The objective of this study is to identify the key variables that affect export performance at the firm level and draw the policy implications required to develop an export strategy that will expand export market share for Omani fish exports.
The methodology adopted in this thesis is inspired from the international marketing literature and postulates that export performance is determined by both internal factors under the control of the firm and external factors, which constitute the surrounding environment of the firm
Empirically, the study investigates the link between export intensity, defined as the proportion of export sale to total sale and 4 sets of firm-level specific factors:1) firm size and competencies, 2) management characteristics, 3) management perceptions and attitude, and 4) marketing strategy.
An econometric model is estimated using data gathered through a survey on a sample of fish processing firms and in which export performance, as a dependent variable, is a function of eleven independent variables representing the firm and management characteristics as well as firm export strategies.

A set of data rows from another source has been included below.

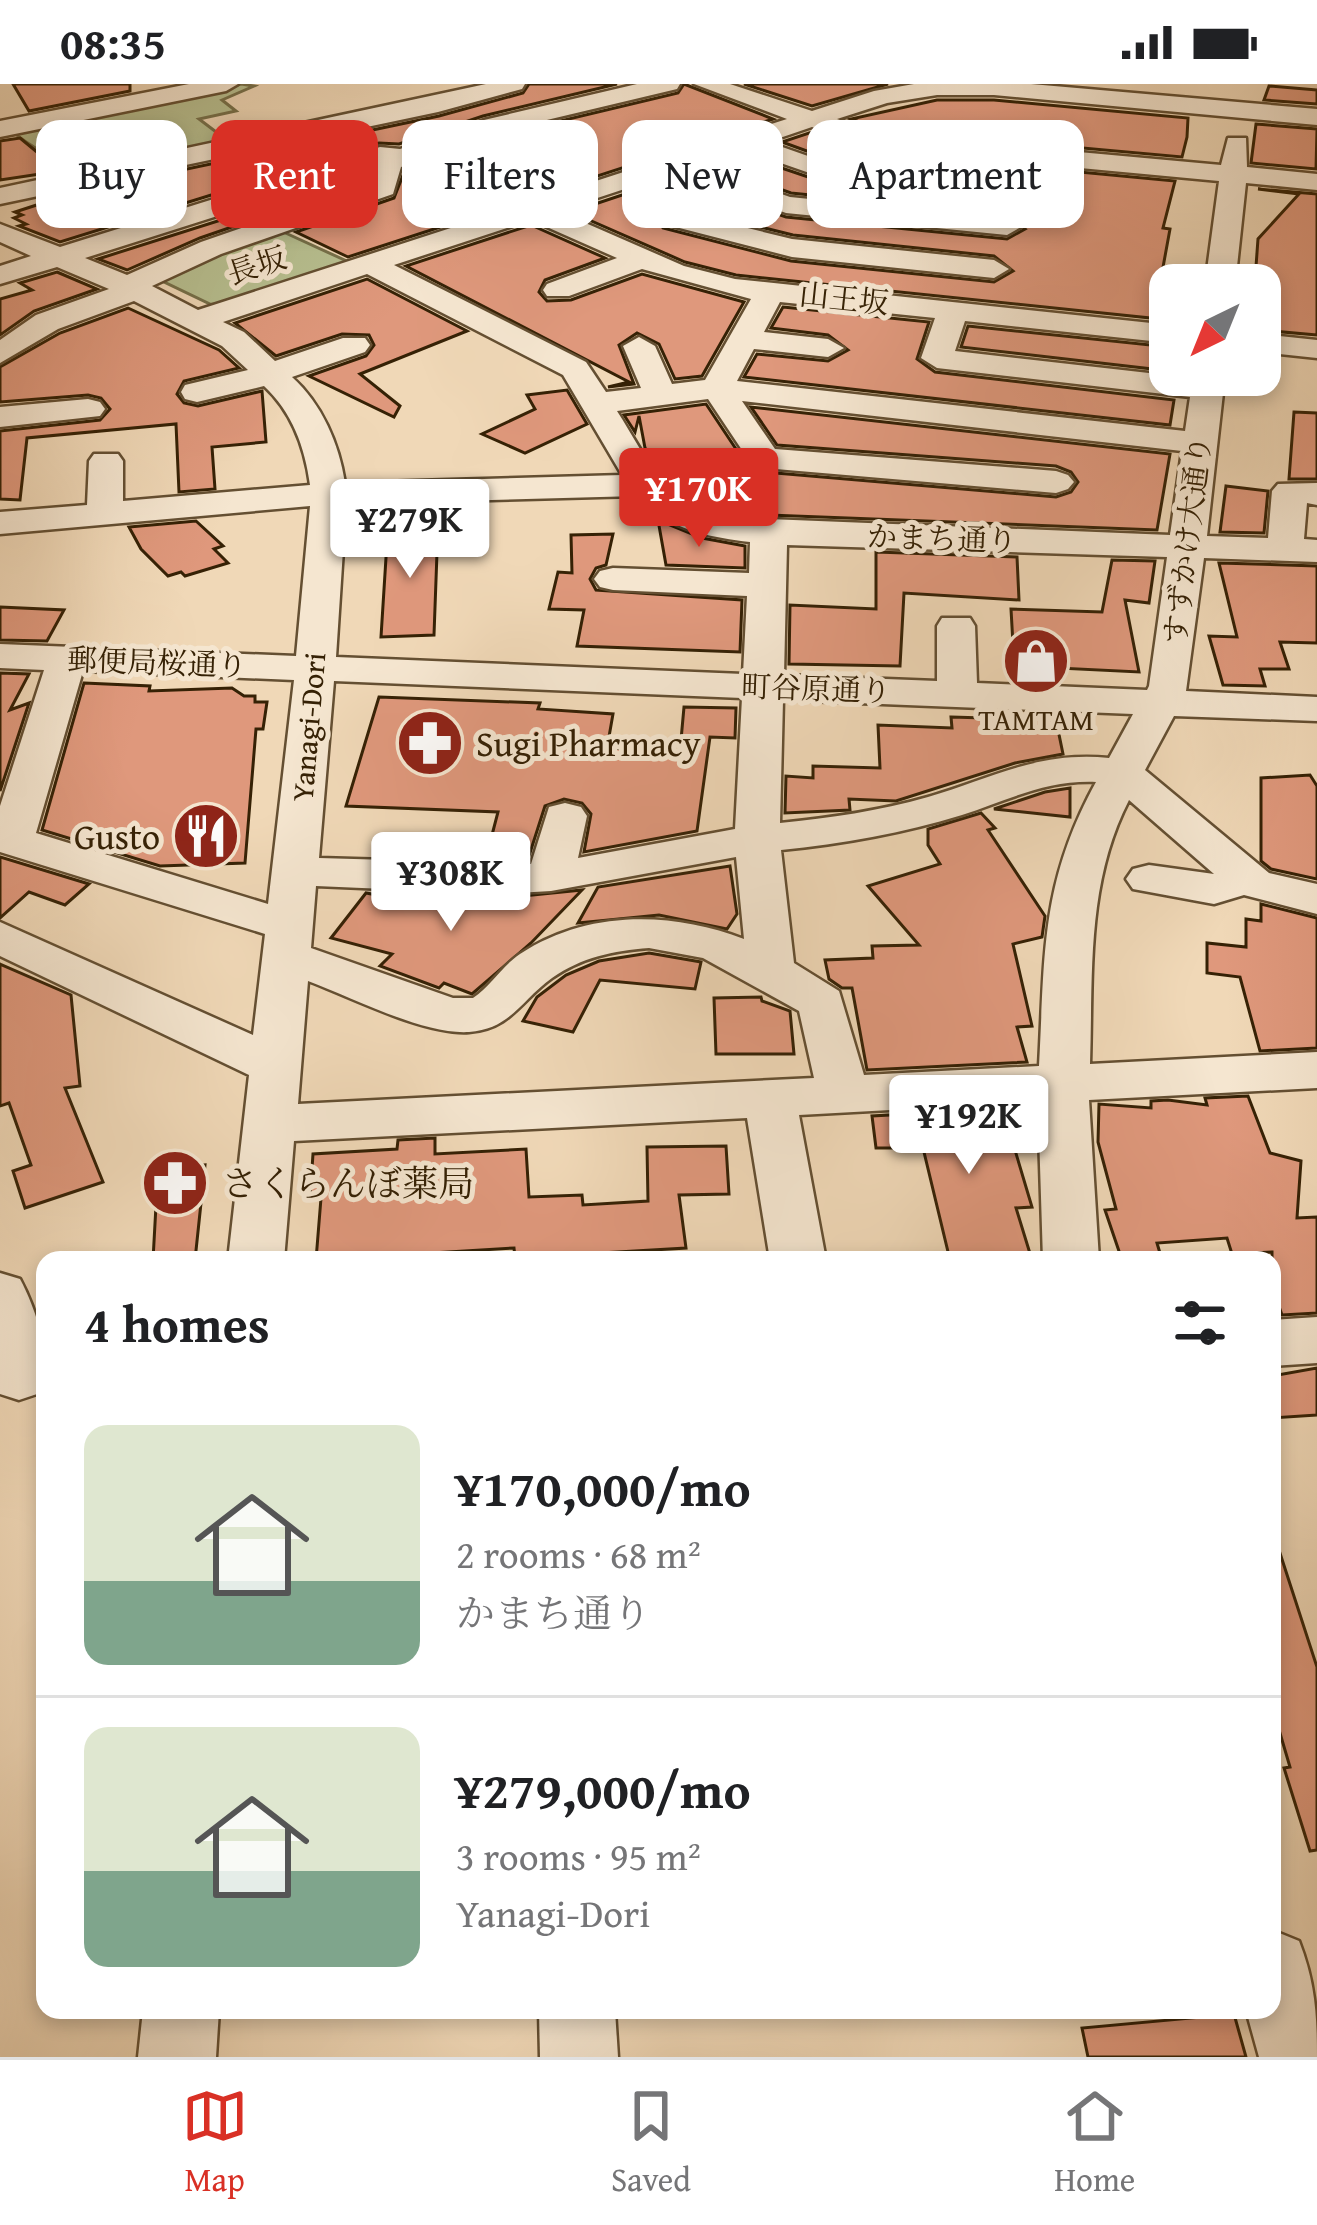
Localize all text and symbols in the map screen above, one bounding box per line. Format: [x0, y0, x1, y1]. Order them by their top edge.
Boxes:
text: 08:35 [60, 10, 166, 75]
chip: Buy [36, 120, 187, 228]
chip: Rent [211, 120, 378, 228]
chip: Filters [402, 120, 598, 228]
chip: New [622, 120, 783, 228]
chip: Apartment [807, 120, 1084, 228]
street label: 長坂 [221, 235, 292, 295]
north arrow [1149, 264, 1281, 396]
map controls [1149, 264, 1281, 396]
street label: 山王坂 [797, 271, 891, 325]
street label: すずかけ大通り [1152, 433, 1222, 647]
pin: ¥170K [615, 448, 783, 550]
text: ¥170K [646, 458, 752, 515]
pin: ¥279K [326, 479, 494, 581]
text: ¥279K [357, 489, 463, 546]
street label: かまち通り [866, 513, 1018, 563]
shop icon: TAMTAM [1001, 626, 1071, 696]
street label: 郵便局桜通り [66, 637, 248, 687]
street label: Yanagi-Dori [280, 651, 336, 803]
street label: 町谷原通り [740, 663, 892, 713]
place label: TAMTAM [978, 697, 1094, 741]
pharmacy icon: Sugi Pharmacy [395, 708, 465, 778]
place label: Sugi Pharmacy [476, 716, 701, 769]
restaurant icon: Gusto [171, 801, 241, 871]
place label: Gusto [74, 809, 160, 862]
pin: ¥308K [367, 832, 535, 934]
text: ¥308K [398, 842, 504, 899]
pin: ¥192K [885, 1075, 1053, 1177]
text: ¥192K [916, 1085, 1022, 1142]
pharmacy icon: さくらんぼ薬局 [140, 1148, 210, 1218]
place label: さくらんぼ薬局 [222, 1156, 474, 1209]
text: 4 homes [84, 1286, 270, 1361]
icon: filters [1167, 1290, 1233, 1356]
text: ¥170,000/mo [456, 1450, 751, 1525]
icon: home [180, 1473, 324, 1617]
text: 2 rooms · 68 m² [456, 1525, 701, 1582]
text: かまち通り [456, 1584, 651, 1641]
text: ¥279,000/mo [456, 1752, 751, 1827]
icon: home [180, 1775, 324, 1919]
text: 3 rooms · 95 m² [456, 1827, 701, 1884]
text: Yanagi-Dori [456, 1884, 650, 1941]
tab: Map [182, 2083, 248, 2203]
tab: Saved [611, 2083, 691, 2203]
tab: Home [1054, 2083, 1135, 2203]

Results show that most variables included in the export model were found to be significant (5%-10% level) or highly significant (1% level) and can explain 92% of export performance variability (RP=92%). Among the firm characteristics, both the age of the firm and their size, measured by the number of years in business and by the number of employees respectively, had no significant effect on export performance, the negative sign on both of them suggests that small firms and younger ones have better export performance than large firms and older ones. Managers education level, work experience, commitment to exporting activities, diversification, quality, and availability of information on foreign markets are all significant variables, which is positively affecting export performance.
The results underscore the role of both the government and the private sector in enhancing export performance. The role of government as a provider of public goods is to assist local exporters by securing information on pricing, distribution channels and
the state of competition in foreign markets, but also to provide financial incentives to reduce the risk associated with diversifying export markets.
The strong link between export performance and management characteristics suggests the need for local exporters to upgrade their training programs and to target the personnel at the operational level as well as the management level. Such training should focus on export procedures and legal requirements of foreign markets.